Saturday, August 4, 2012

It doesn't have to be sad?

[Above: A miniature design by Szymon Klimek.  It is solar powered and made of zirconium and brass plate.
Dimensions 11,5x9x7cm. Goblet high 30 cm. Thanks to the blog Book of Joe for finding it.]

Friday night -
I've been thinking about the article I started reading last week in a magazine in a waiting room.  It was about a home hospice nurse, and was titled "It doesn't have to be sad."

Death, they mean.  Just now I logged on Facebook to say goodnight, and learned that a friend, a woman I met only once who was in kidney failure like me, has died.  She did not get a transplant.  She was a year younger than me.  What is this feeling?  Maybe it's like suddenly going cold sober.  Just like that, a life gone, over.  It makes my mind go to poetry, searching in my memory for the right poem.  Only poetry handles death profoundly enough, and maybe music.

If you follow this blog you know that Tom's father has been slowly dying for some months now, losing a pound a week in skilled nursing care.  His mother has serious loss of judgement and a very bad memory, and is scheduled for hip replacement surgery for a worn-down hip that has her confined to a wheelchair and in pain.  All this, and turmoil over the financial aspects of caring for both of them, has been a great strain on the kids.

+-------+

Directions.
A - Answer these about the blog post:
(i) What two materials is the miniature design made of?
(ii) What title did the magazine article about a home hospice nurse have?
(iii) What surgery is Tom's mother scheduled for?
B - Write the next part of the blog post about death and caring for Tom's parents, picking up after its last sentence.

Records supplied.
+-------+

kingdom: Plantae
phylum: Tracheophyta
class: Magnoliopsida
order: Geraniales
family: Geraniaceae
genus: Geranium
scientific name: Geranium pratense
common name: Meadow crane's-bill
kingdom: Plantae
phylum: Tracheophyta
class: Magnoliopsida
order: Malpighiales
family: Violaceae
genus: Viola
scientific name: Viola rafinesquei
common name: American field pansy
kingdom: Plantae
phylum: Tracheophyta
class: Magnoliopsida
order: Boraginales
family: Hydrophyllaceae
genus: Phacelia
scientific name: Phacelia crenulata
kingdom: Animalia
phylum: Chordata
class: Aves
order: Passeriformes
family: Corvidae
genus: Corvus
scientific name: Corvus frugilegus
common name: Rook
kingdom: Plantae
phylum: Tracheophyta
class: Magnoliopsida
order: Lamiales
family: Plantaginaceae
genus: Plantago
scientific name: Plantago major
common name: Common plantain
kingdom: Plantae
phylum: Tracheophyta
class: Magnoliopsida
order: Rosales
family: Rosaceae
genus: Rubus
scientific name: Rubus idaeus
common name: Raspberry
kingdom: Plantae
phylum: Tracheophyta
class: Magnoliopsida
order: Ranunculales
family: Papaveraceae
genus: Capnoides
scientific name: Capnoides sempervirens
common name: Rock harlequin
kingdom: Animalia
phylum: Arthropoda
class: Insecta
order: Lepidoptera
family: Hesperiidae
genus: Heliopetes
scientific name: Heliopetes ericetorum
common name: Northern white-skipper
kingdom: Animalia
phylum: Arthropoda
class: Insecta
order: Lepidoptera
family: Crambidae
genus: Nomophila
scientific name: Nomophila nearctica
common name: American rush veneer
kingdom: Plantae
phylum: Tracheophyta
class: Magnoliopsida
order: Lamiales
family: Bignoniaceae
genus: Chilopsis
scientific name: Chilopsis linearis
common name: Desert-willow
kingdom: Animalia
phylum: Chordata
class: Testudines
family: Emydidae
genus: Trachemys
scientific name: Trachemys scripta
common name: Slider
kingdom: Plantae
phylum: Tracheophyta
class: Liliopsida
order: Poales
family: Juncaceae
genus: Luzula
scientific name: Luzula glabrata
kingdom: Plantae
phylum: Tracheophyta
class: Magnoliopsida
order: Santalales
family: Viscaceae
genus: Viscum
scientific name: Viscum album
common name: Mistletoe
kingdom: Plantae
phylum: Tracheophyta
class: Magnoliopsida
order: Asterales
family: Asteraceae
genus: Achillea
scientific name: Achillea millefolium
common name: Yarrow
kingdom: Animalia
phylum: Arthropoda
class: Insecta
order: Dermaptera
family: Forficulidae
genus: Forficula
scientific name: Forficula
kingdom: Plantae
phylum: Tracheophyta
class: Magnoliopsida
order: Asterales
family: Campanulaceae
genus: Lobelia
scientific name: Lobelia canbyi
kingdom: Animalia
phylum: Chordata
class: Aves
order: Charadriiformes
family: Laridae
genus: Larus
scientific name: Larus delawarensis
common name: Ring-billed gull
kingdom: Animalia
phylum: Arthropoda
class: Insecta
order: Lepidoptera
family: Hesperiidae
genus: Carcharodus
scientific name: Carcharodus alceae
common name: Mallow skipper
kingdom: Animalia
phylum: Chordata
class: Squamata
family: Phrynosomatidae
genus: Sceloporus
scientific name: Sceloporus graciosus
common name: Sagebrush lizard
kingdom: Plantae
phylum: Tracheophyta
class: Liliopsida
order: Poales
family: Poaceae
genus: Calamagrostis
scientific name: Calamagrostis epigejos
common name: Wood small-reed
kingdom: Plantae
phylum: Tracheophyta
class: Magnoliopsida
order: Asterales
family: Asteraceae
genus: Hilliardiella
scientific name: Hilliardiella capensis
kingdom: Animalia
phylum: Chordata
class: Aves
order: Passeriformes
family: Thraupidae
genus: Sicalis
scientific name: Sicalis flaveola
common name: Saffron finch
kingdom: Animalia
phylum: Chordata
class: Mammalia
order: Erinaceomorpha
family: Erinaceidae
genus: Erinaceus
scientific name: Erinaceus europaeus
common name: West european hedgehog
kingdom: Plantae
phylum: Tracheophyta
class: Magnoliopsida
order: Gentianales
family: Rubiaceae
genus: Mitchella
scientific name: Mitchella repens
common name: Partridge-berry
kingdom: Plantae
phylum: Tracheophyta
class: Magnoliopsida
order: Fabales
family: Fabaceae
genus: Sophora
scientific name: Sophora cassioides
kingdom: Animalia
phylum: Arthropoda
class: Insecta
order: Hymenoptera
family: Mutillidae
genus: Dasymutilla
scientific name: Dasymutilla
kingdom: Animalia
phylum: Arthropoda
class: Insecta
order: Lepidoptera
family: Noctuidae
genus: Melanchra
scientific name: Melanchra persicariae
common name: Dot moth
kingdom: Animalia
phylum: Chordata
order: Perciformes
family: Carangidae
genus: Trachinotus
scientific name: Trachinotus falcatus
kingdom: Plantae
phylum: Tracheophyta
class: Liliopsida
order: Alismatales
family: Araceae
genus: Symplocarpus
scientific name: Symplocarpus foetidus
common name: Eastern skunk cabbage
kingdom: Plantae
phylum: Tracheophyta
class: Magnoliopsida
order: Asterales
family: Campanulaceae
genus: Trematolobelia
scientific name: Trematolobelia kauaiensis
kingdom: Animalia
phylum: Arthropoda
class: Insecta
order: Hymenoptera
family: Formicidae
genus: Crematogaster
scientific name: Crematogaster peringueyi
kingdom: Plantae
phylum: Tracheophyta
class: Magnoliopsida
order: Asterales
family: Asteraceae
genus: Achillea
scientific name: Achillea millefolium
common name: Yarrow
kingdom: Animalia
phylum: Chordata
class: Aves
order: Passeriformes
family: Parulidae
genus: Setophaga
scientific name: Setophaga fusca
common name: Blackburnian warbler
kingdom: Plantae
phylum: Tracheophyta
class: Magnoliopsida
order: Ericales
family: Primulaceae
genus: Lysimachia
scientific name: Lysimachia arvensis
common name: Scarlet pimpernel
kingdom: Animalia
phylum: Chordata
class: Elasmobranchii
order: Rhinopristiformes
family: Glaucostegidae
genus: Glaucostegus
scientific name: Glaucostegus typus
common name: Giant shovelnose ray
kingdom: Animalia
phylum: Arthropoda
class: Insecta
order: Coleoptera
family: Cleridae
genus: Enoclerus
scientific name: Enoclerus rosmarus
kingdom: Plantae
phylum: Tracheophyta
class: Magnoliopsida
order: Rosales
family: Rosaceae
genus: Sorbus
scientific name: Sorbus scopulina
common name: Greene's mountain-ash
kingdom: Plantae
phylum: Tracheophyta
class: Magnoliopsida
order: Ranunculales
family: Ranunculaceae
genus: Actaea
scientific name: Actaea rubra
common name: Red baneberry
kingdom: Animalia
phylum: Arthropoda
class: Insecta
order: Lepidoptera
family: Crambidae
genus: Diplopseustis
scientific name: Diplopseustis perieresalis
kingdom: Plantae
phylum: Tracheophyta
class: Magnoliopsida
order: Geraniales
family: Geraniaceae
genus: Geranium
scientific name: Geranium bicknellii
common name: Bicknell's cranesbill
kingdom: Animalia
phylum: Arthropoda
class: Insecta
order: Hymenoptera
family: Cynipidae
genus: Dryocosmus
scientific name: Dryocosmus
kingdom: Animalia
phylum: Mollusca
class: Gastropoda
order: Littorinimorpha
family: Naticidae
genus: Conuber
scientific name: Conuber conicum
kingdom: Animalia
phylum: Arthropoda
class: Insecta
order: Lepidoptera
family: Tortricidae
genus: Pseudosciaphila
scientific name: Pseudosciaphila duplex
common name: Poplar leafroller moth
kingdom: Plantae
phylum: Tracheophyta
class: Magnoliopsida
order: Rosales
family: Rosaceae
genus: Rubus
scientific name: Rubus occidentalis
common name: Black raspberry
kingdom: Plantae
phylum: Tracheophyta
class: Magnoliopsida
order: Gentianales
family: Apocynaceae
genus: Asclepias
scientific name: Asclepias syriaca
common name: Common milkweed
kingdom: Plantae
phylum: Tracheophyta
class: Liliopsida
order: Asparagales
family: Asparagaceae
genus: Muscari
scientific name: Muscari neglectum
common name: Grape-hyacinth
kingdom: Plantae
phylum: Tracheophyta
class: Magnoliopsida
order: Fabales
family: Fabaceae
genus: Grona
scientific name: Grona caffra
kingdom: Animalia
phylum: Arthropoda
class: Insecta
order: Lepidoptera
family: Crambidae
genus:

+-------+

Results in order.
A -
(i) Zirconium and brass plate.
(ii) "It doesn't have to be sad."
(iii) Hip replacement surgery.

B -
Saturday -
I woke up hearing Leonard Cohen's Alleluia in my memory, and understanding it a little better.  Thinking about accepting death, as I often have, doesn't get me there.  It seems it often takes an exact language to move me to understand something.  But emotions I understand.  Sad is how you feel when someone dies, isn't it?  If you don't have to feel sad at a death, then what do you feel?

I know one thing you can feel: relief.  This I know because long ago I read a book by Jessamyn West, a fictionalized memoir of her sister's death from cancer titled A Matter of Time.  You can buy that book now on Amazon for $.01, plus shipping $3.99.  These are ex-library editions.  My own library, which is voted year after year the best public library in the nation, does not have it.  That made me sad.  For a while. But that's life: it goes on. In the words of a poem by Swinburne, "Even the weariest river winds somewhere safe to sea."

Tom's parents are very old, 93 and 90.  They lived to see not just grandchildren, but great-grandchildren.  Jim had over 30 years in retirement.  Five years ago a stroke robbed him of much of his personality and coherence.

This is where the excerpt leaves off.